Buttermilk Biscuits *updated recipe
What could be more comforting than biscuits hot from the oven smothered with butter. You can add your own cheese and turn them into cheesy biscuits. Best served warm straight from the oven, or warm in microwave for 15 seconds. These also freeze well for up to 2 months.
**To make plain buttermilk biscuits with no cheese add 1/2 t salt and use egg whites instead of whole eggs.
- 1 package Biscuit Mix
- 1/4 c melted butter
- 1/4 c cream
- 1/3 c water
- 1 T apple cider vinegar
- 3 fresh eggs slightly beaten (or 3/4 c carton egg whites)
- *optional 1/2 c grated cheese. Optional spices eg. 1/4 t garlic, 1/4 t onion powder, 1/4 t salt. Sprinkle with dill.
- Preheat oven to 350 degrees. Line a baking tray with with parchment paper or is making drop biscuits spray a 12 count muffin tin with oil.

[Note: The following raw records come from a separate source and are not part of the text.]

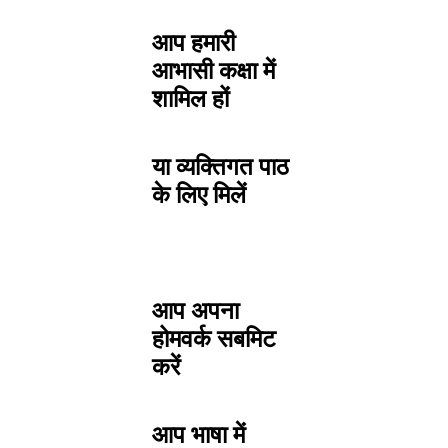
आप हमारी
आभासी कक्षा में
शामिल हों
या व्यक्तिगत पाठ
के लिए मिलें
आप अपना
होमवर्क सबमिट
करें
आप भाषा में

- Mix water, cream and vinegar together
- Pour dry mix into a mixing bowl or stand up mixer and make a well. Pour in melted butter and
and eggs. Start to mix then add the liquid until well combined. Add cheese, stir and scrape down bowl.

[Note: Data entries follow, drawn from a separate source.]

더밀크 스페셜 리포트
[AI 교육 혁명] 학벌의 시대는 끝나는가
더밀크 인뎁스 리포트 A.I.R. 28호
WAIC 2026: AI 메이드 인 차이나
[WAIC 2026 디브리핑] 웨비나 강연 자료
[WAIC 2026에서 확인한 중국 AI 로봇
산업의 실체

- Using a scoop drop mix onto parchment paper lined tray or use a spoon and drop into prepared muffin tin.
- Flatten slightly if not using a muffin tin.
- Bake for for approx. 17-19 minutes until the tops are just starting to turn golden brown.
- Cool completely and then store in an airtight container and refrigerate.